1967 translation of Homer

The Odyssey of Homer is an English translation of the Odyssey of Homer by American classicist Richmond Lattimore, published in 1965. Lattimore's faithfulness to the original Homeric Greek, to some extent echoing the original in its use of repeated epithets, made it a staple of undergraduate classical studies programmes.

== Content ==

=== Style ===
Lattimore matched the dactylic hexameter of the original Homeric text; it is regarded as a generally faithful line-for-line translation. Previous translations favoured rendering the poetic metre of the original into a metre regularly used in the target language, a decision made by Lattimore's contemporary Robert Fitzgerald for his translation – although others, such as those by Samuel Butler and E. V. Rieu, had used prose. Lattimore's translation is written in free verse, with a "loose six-beat rhythm".

Lattimore's translation echoed much of the original text's repetition, an important feature of the poem's origins in oral tradition. Lattimore did remove some epithets for stylistic purposes, but one critic said the translation reproduced most of them.

== Publication ==
The book was first published in 1965 by Harper and Row. The cover of the book, which incorporates a woodcut of Odysseus' boat based on the Dionysus Cup, was designed by Guy Fleming.

== Reception ==
Lattimore's translation was widely commended for its fidelity to the Homeric Greek and it remains a staple of literature classes.

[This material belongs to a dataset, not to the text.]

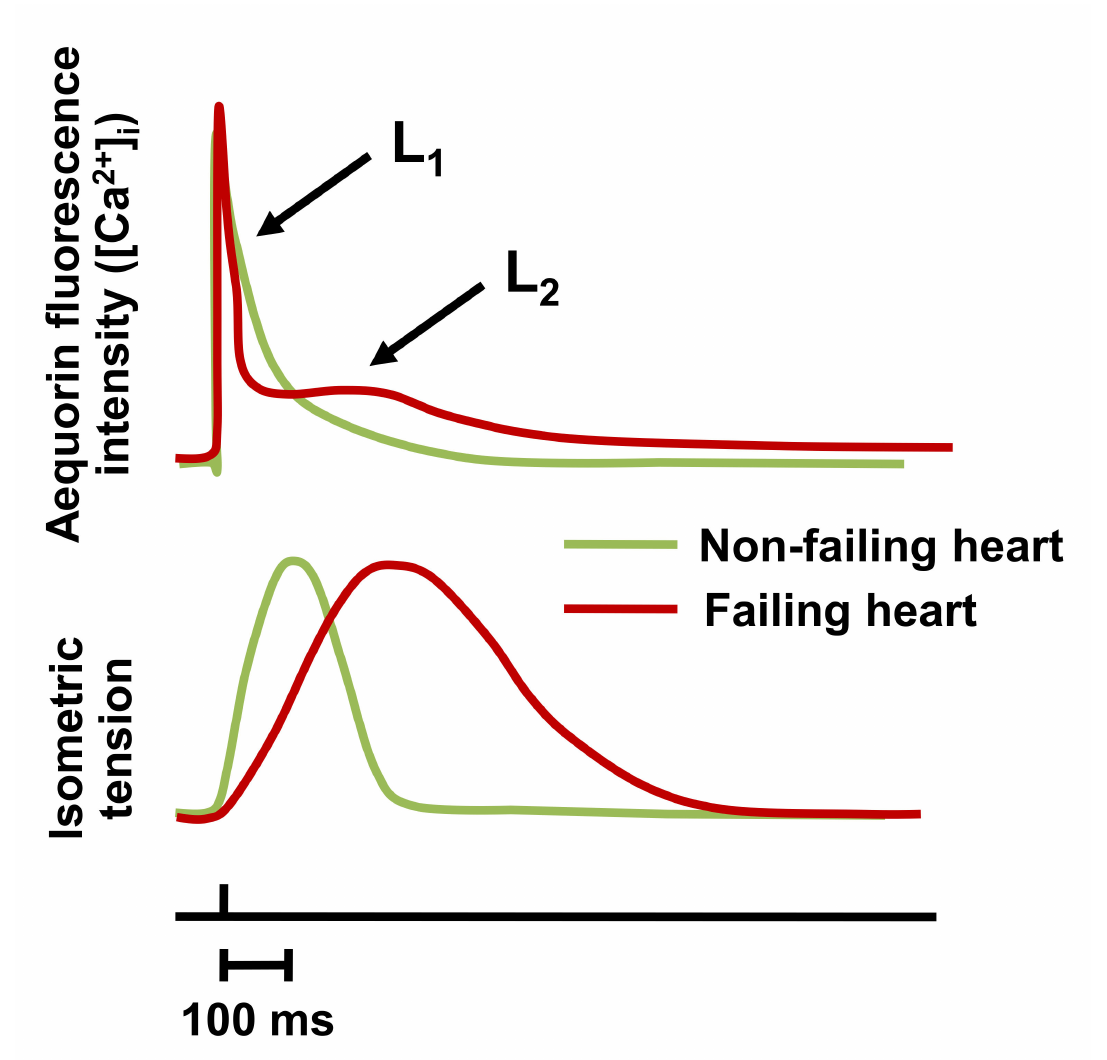
Figure 2. Calcium transients as detected with aequorin in trabeculae from non-failing (green) and failing (red) human myocardium with associated isometric contraction (green and red, respectively). L 1 is the first fast component of SR Ca 2+ release, and L 2 is the much slower Ca 2+ release and reuptake before restoring [Ca 2+ ] i to diastolic levels. Furthermore, there was a prolonged time to peak twitch force and slowed relaxation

The translation's faithfulness has been questioned by modern scholars. D. S. Carne-Ross, an eminent 20th-century translation critic, judged the translation very harshly. Among other reasons, Carne-Ross cited Lattimore's description of Odysseus building a raft and the removal of some key epithets. Classicist and 2017 Odyssey translator Emily Wilson concurred with much of Carne-Ross' analysis, but expressed caveats about his lack of historical contextualization, and noted that some readers enjoyed Lattimore's use of repetition.